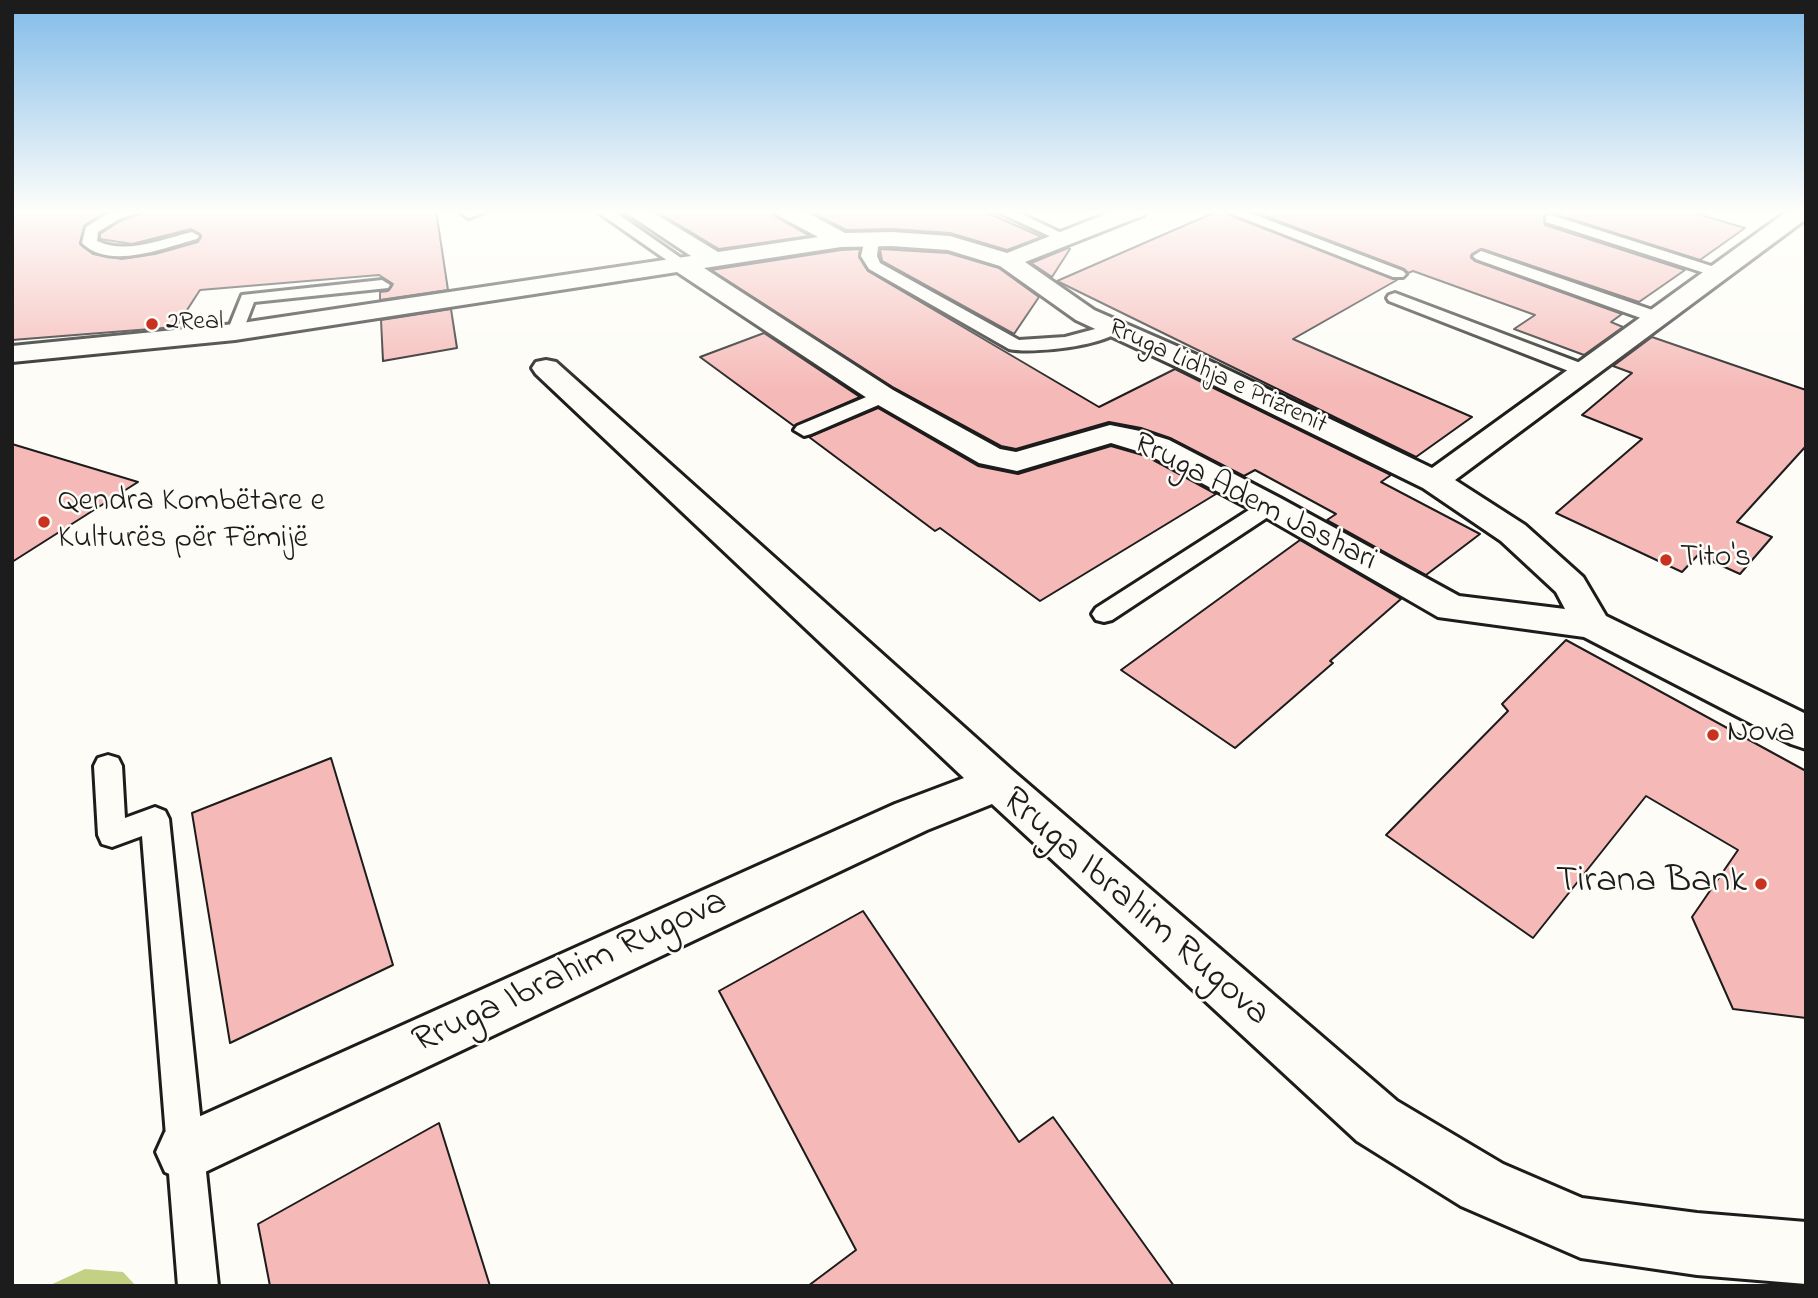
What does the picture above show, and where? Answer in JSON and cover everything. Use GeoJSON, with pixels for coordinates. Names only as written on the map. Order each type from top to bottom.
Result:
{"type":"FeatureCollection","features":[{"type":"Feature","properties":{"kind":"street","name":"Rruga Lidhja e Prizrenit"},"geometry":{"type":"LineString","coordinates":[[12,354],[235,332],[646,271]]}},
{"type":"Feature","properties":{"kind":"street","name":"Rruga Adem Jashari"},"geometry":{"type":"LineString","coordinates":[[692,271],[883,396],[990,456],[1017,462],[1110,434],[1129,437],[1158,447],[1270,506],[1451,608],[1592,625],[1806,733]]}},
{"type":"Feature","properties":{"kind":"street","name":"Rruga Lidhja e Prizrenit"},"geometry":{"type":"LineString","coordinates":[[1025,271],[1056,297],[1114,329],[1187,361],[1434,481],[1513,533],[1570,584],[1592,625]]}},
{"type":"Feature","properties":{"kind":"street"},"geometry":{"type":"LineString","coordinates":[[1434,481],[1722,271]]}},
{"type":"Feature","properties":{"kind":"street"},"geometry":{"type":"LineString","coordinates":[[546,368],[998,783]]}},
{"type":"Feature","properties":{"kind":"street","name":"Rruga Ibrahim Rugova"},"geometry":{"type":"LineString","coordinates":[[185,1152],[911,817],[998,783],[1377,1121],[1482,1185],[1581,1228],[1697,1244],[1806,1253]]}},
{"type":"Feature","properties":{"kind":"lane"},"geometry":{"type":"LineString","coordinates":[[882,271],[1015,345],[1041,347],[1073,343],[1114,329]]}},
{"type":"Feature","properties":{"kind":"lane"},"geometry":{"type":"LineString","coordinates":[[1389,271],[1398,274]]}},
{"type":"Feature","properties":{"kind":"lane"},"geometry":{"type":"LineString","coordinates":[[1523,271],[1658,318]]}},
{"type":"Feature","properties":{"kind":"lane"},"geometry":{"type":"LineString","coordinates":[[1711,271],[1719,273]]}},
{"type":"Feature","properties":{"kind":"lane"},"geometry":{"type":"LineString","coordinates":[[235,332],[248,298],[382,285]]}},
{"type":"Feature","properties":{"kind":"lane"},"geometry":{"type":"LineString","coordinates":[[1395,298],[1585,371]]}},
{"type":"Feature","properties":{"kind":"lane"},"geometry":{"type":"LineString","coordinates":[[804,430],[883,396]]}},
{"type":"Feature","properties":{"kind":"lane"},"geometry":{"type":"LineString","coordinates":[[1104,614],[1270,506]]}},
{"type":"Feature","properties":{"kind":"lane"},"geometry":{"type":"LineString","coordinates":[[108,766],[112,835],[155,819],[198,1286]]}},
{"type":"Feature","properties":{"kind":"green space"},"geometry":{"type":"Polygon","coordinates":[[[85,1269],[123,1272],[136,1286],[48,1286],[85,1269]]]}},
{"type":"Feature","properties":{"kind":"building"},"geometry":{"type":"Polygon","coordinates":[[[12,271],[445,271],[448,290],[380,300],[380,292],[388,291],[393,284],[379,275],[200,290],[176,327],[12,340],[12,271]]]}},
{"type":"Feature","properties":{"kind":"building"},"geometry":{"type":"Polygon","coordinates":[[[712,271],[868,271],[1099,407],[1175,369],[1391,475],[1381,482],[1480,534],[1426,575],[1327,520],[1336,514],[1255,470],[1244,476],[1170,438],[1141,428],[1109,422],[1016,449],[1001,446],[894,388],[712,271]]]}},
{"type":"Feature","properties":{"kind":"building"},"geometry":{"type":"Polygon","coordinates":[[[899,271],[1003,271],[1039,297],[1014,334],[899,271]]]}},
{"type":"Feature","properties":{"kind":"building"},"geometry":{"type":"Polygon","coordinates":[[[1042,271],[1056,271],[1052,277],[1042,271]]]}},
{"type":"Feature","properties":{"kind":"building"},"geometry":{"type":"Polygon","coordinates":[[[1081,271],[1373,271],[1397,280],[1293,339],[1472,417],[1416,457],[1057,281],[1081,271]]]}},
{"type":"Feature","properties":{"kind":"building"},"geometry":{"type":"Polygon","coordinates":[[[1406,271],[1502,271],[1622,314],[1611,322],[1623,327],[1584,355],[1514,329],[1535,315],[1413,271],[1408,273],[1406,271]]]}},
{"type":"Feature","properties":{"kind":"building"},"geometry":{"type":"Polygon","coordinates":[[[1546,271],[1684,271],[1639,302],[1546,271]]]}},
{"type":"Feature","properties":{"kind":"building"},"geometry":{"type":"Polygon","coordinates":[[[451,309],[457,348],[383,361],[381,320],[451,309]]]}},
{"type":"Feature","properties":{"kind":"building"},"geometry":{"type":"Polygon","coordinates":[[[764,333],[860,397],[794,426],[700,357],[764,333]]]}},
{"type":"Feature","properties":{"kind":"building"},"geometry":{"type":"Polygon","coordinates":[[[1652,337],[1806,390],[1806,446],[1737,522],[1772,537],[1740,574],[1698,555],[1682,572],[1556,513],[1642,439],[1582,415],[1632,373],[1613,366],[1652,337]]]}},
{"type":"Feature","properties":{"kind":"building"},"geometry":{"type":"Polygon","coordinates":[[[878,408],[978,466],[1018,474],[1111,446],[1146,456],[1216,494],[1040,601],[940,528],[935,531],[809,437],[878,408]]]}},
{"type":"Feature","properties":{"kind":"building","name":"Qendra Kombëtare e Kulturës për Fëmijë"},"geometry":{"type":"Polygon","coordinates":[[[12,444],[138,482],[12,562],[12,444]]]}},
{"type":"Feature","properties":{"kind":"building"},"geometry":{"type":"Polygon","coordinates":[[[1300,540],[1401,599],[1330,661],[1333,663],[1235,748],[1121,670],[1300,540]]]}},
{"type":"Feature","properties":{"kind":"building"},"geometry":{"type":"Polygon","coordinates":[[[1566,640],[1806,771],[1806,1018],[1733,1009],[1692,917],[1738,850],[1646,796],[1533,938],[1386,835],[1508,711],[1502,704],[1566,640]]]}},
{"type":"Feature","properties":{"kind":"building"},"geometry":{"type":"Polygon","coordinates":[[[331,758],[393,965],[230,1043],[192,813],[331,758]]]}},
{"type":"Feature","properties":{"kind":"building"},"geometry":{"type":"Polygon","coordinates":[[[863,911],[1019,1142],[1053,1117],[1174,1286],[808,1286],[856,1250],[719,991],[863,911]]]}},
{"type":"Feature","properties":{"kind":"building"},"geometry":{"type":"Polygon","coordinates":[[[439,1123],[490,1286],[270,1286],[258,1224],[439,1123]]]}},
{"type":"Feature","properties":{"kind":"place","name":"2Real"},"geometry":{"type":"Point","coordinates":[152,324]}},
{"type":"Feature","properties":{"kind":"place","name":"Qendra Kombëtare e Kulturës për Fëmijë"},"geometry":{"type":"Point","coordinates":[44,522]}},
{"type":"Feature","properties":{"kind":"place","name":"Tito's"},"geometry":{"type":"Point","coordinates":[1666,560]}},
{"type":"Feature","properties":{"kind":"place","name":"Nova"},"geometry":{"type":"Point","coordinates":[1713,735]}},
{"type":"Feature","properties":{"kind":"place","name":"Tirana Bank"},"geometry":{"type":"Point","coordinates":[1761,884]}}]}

◆ **TASK BRIEF**
Print all of the entries word for word. Skip any images they contain.

◆ **RESPONSE BOX**
What does the picture above show, and where? Answer in JSON and cover everything. Use GeoJSON, with pixels for coordinates. Names only as written on the map. Order each type from top to bottom.
Result:
{"type":"FeatureCollection","features":[{"type":"Feature","properties":{"kind":"street","name":"Rruga Lidhja e Prizrenit"},"geometry":{"type":"LineString","coordinates":[[12,354],[235,332],[646,271]]}},
{"type":"Feature","properties":{"kind":"street","name":"Rruga Adem Jashari"},"geometry":{"type":"LineString","coordinates":[[692,271],[883,396],[990,456],[1017,462],[1110,434],[1129,437],[1158,447],[1270,506],[1451,608],[1592,625],[1806,733]]}},
{"type":"Feature","properties":{"kind":"street","name":"Rruga Lidhja e Prizrenit"},"geometry":{"type":"LineString","coordinates":[[1025,271],[1056,297],[1114,329],[1187,361],[1434,481],[1513,533],[1570,584],[1592,625]]}},
{"type":"Feature","properties":{"kind":"street"},"geometry":{"type":"LineString","coordinates":[[1434,481],[1722,271]]}},
{"type":"Feature","properties":{"kind":"street"},"geometry":{"type":"LineString","coordinates":[[546,368],[998,783]]}},
{"type":"Feature","properties":{"kind":"street","name":"Rruga Ibrahim Rugova"},"geometry":{"type":"LineString","coordinates":[[185,1152],[911,817],[998,783],[1377,1121],[1482,1185],[1581,1228],[1697,1244],[1806,1253]]}},
{"type":"Feature","properties":{"kind":"lane"},"geometry":{"type":"LineString","coordinates":[[882,271],[1015,345],[1041,347],[1073,343],[1114,329]]}},
{"type":"Feature","properties":{"kind":"lane"},"geometry":{"type":"LineString","coordinates":[[1389,271],[1398,274]]}},
{"type":"Feature","properties":{"kind":"lane"},"geometry":{"type":"LineString","coordinates":[[1523,271],[1658,318]]}},
{"type":"Feature","properties":{"kind":"lane"},"geometry":{"type":"LineString","coordinates":[[1711,271],[1719,273]]}},
{"type":"Feature","properties":{"kind":"lane"},"geometry":{"type":"LineString","coordinates":[[235,332],[248,298],[382,285]]}},
{"type":"Feature","properties":{"kind":"lane"},"geometry":{"type":"LineString","coordinates":[[1395,298],[1585,371]]}},
{"type":"Feature","properties":{"kind":"lane"},"geometry":{"type":"LineString","coordinates":[[804,430],[883,396]]}},
{"type":"Feature","properties":{"kind":"lane"},"geometry":{"type":"LineString","coordinates":[[1104,614],[1270,506]]}},
{"type":"Feature","properties":{"kind":"lane"},"geometry":{"type":"LineString","coordinates":[[108,766],[112,835],[155,819],[198,1286]]}},
{"type":"Feature","properties":{"kind":"green space"},"geometry":{"type":"Polygon","coordinates":[[[85,1269],[123,1272],[136,1286],[48,1286],[85,1269]]]}},
{"type":"Feature","properties":{"kind":"building"},"geometry":{"type":"Polygon","coordinates":[[[12,271],[445,271],[448,290],[380,300],[380,292],[388,291],[393,284],[379,275],[200,290],[176,327],[12,340],[12,271]]]}},
{"type":"Feature","properties":{"kind":"building"},"geometry":{"type":"Polygon","coordinates":[[[712,271],[868,271],[1099,407],[1175,369],[1391,475],[1381,482],[1480,534],[1426,575],[1327,520],[1336,514],[1255,470],[1244,476],[1170,438],[1141,428],[1109,422],[1016,449],[1001,446],[894,388],[712,271]]]}},
{"type":"Feature","properties":{"kind":"building"},"geometry":{"type":"Polygon","coordinates":[[[899,271],[1003,271],[1039,297],[1014,334],[899,271]]]}},
{"type":"Feature","properties":{"kind":"building"},"geometry":{"type":"Polygon","coordinates":[[[1042,271],[1056,271],[1052,277],[1042,271]]]}},
{"type":"Feature","properties":{"kind":"building"},"geometry":{"type":"Polygon","coordinates":[[[1081,271],[1373,271],[1397,280],[1293,339],[1472,417],[1416,457],[1057,281],[1081,271]]]}},
{"type":"Feature","properties":{"kind":"building"},"geometry":{"type":"Polygon","coordinates":[[[1406,271],[1502,271],[1622,314],[1611,322],[1623,327],[1584,355],[1514,329],[1535,315],[1413,271],[1408,273],[1406,271]]]}},
{"type":"Feature","properties":{"kind":"building"},"geometry":{"type":"Polygon","coordinates":[[[1546,271],[1684,271],[1639,302],[1546,271]]]}},
{"type":"Feature","properties":{"kind":"building"},"geometry":{"type":"Polygon","coordinates":[[[451,309],[457,348],[383,361],[381,320],[451,309]]]}},
{"type":"Feature","properties":{"kind":"building"},"geometry":{"type":"Polygon","coordinates":[[[764,333],[860,397],[794,426],[700,357],[764,333]]]}},
{"type":"Feature","properties":{"kind":"building"},"geometry":{"type":"Polygon","coordinates":[[[1652,337],[1806,390],[1806,446],[1737,522],[1772,537],[1740,574],[1698,555],[1682,572],[1556,513],[1642,439],[1582,415],[1632,373],[1613,366],[1652,337]]]}},
{"type":"Feature","properties":{"kind":"building"},"geometry":{"type":"Polygon","coordinates":[[[878,408],[978,466],[1018,474],[1111,446],[1146,456],[1216,494],[1040,601],[940,528],[935,531],[809,437],[878,408]]]}},
{"type":"Feature","properties":{"kind":"building","name":"Qendra Kombëtare e Kulturës për Fëmijë"},"geometry":{"type":"Polygon","coordinates":[[[12,444],[138,482],[12,562],[12,444]]]}},
{"type":"Feature","properties":{"kind":"building"},"geometry":{"type":"Polygon","coordinates":[[[1300,540],[1401,599],[1330,661],[1333,663],[1235,748],[1121,670],[1300,540]]]}},
{"type":"Feature","properties":{"kind":"building"},"geometry":{"type":"Polygon","coordinates":[[[1566,640],[1806,771],[1806,1018],[1733,1009],[1692,917],[1738,850],[1646,796],[1533,938],[1386,835],[1508,711],[1502,704],[1566,640]]]}},
{"type":"Feature","properties":{"kind":"building"},"geometry":{"type":"Polygon","coordinates":[[[331,758],[393,965],[230,1043],[192,813],[331,758]]]}},
{"type":"Feature","properties":{"kind":"building"},"geometry":{"type":"Polygon","coordinates":[[[863,911],[1019,1142],[1053,1117],[1174,1286],[808,1286],[856,1250],[719,991],[863,911]]]}},
{"type":"Feature","properties":{"kind":"building"},"geometry":{"type":"Polygon","coordinates":[[[439,1123],[490,1286],[270,1286],[258,1224],[439,1123]]]}},
{"type":"Feature","properties":{"kind":"place","name":"2Real"},"geometry":{"type":"Point","coordinates":[152,324]}},
{"type":"Feature","properties":{"kind":"place","name":"Qendra Kombëtare e Kulturës për Fëmijë"},"geometry":{"type":"Point","coordinates":[44,522]}},
{"type":"Feature","properties":{"kind":"place","name":"Tito's"},"geometry":{"type":"Point","coordinates":[1666,560]}},
{"type":"Feature","properties":{"kind":"place","name":"Nova"},"geometry":{"type":"Point","coordinates":[1713,735]}},
{"type":"Feature","properties":{"kind":"place","name":"Tirana Bank"},"geometry":{"type":"Point","coordinates":[1761,884]}}]}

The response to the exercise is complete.